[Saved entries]
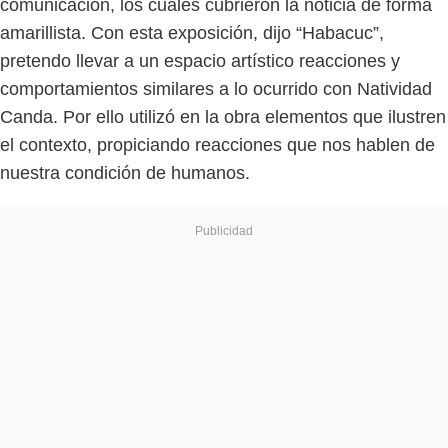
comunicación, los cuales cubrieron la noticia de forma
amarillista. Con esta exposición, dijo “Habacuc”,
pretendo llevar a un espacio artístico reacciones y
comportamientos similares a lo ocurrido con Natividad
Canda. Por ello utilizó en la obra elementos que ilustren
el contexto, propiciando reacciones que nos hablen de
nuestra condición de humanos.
...
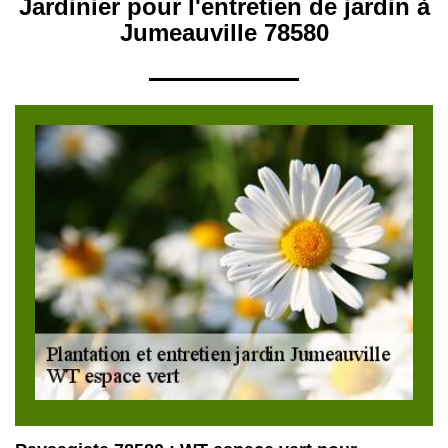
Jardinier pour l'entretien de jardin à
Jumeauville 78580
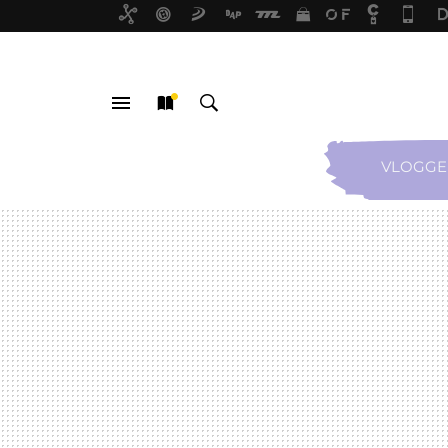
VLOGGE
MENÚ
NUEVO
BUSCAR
* * *
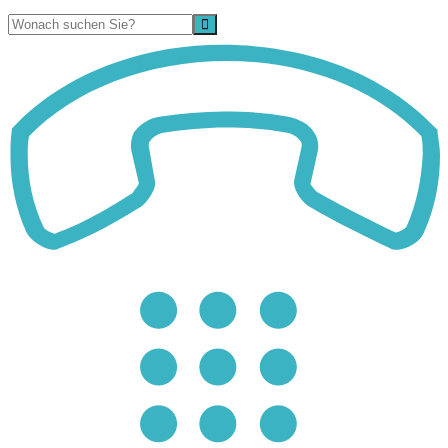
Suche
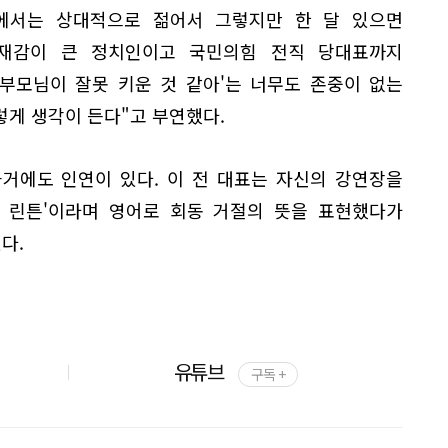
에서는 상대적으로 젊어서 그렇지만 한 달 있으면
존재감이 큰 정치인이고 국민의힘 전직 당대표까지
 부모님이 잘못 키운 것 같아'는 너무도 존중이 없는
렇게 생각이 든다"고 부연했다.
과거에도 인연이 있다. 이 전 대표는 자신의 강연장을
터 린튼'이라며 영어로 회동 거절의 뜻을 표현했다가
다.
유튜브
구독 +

**TO-DO ITEM:** Copy the lines of the material that begin at the line containing "comunicación, los cuales" and end after the line containing "nuestra condición de humanos.". Substitute "respuestas" for every "reacciones" and leave everything else unchanged.

**EXPECTED ANSWER:**
comunicación, los cuales cubrieron la noticia de forma
amarillista. Con esta exposición, dijo “Habacuc”,
pretendo llevar a un espacio artístico respuestas y
comportamientos similares a lo ocurrido con Natividad
Canda. Por ello utilizó en la obra elementos que ilustren
el contexto, propiciando respuestas que nos hablen de
nuestra condición de humanos.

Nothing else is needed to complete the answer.